I’ve found these to be a boon. The previous constructors and operators worked OK, but better to have them in the style that STL will expect.

Lack of const

Before:

void myFunc(char *title);

void myFuncRef(CString &title);

After:

void myFunc(const char *title);

void myFuncRef(const CString &title);

These are minor wins as this change only gets suggested if Lint can determine that the parameter is not modified. However it is a win for the rest of your software as you can now pass const objects into these functions without casting them to none const (ouch!) and also know that the function, if modified to modify the objects will not compile properly. So it is a useful maintenance win.

Change from pass by value to pass by const reference.

Before:

void myFuncRef(CString value);

After:

void myFuncRef(const CString &value);

This is a major win. You get the maintenance wins from the previous example plus you get a CPU saving because there is no implicit object copying happening to pass the value into the function. In the case of complex objects (like CString) which allocate memory on construction and destroy memory on destruction there you save even more CPU cycles because the memory manager is not called. Additionally you are less likely to fragment the heap because the heap is used less. Win, win, win!

You definitely want to be making changes like this. Visual Lint will tell you stuff like this in its results.

The only downside to these changes are that you need to rebuild after the changes. If the changes are in a core header file or a class that many files use you’ll spend a while rebuilding. But this pain is short-lived. You’re making the software more robust in the process and long term that is a worthwhile trade off.

Pricing

I think most static analysis tool vendors are missing a huge opportunity. By pricing themselves so expensively most software houses will not purchase such tools. Then to compound matters they make it a yearly subscription so you have to spend the full price again each year. When I look at purchasing software the first thing I look for is a published price list. The lack of a price list sends the price signal “we are expensive”.

This is a mistake – surely the message should be “we offer value” and be confident enough to state your pricing.

I can’t help thinking hidden pricing means the price varies depending on what they think you can pay. That’s really not a good message to send. Since the previous version of this article I’ve approached some of the POA vendors and found that some of them are expensive and some are very affordable, but still have unlisted prices “just because that is the industry convention”.

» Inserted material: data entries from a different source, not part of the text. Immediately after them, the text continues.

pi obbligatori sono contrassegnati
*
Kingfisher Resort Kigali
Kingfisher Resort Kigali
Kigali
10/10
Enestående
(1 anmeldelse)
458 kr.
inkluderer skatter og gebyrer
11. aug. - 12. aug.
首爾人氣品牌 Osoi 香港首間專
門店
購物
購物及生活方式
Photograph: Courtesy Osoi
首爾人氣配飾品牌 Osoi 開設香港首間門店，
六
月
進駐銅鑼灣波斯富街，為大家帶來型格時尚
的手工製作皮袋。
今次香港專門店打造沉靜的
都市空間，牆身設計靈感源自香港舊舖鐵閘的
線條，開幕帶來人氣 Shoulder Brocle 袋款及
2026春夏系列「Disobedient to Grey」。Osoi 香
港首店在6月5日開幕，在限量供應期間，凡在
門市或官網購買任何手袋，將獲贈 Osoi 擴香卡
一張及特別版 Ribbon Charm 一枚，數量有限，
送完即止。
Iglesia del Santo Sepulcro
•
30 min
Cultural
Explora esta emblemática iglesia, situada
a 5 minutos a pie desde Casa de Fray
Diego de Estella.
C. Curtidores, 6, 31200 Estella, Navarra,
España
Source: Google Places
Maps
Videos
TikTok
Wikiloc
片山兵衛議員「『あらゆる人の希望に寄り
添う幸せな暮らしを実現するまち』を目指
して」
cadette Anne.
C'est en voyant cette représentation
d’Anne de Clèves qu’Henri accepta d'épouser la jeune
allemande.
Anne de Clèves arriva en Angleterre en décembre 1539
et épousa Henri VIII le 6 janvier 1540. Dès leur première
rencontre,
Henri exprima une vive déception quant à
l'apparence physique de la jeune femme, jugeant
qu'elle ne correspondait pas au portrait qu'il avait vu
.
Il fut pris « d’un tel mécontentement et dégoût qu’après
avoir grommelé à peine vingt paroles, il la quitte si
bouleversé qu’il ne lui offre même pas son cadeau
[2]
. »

Any company that chooses to price their tools so they are affordable to software developers (in the $200 – $1000) range will have a much better opportunity for these tools.

From what I can see only Gimpel and Riverblade have taken this route.

SciTools Understand is a sensible price, but hard to setup.

PVS-Studio come close but lose it with their minimum user limit of 5 users. Who is going to pay for non-existent users?

Conclusion

If you are not using static analysis tools I recommend that you spend some time investigating such tools. The free tools have their pitfalls – incomplete implementation and they don’t always have support. CppCheck seems to be highly thought of (it doesn’t work properly with our code). If you are using Gimpel PC Lint or want to use a lint then I recommend Visual Lint for use with Visual Studio. If you have the budget then check out the POA tools in the table above.

Some people make the mistake of thinking that static analysis tools replace dynamic analysis tools (like C++ Memory Validator, etc). Static analysis tools complement dynamic analysis tools. There is a small middle ground where some bugs will be identified by both a static analysis tool and a dynamic analysis tool, but each group of tools can identify whole classes of bug that the other tool cannot identify.

If you are a tool vendor listed above please let us know your pricing and/or licensing terms if this article lists it incorrectly.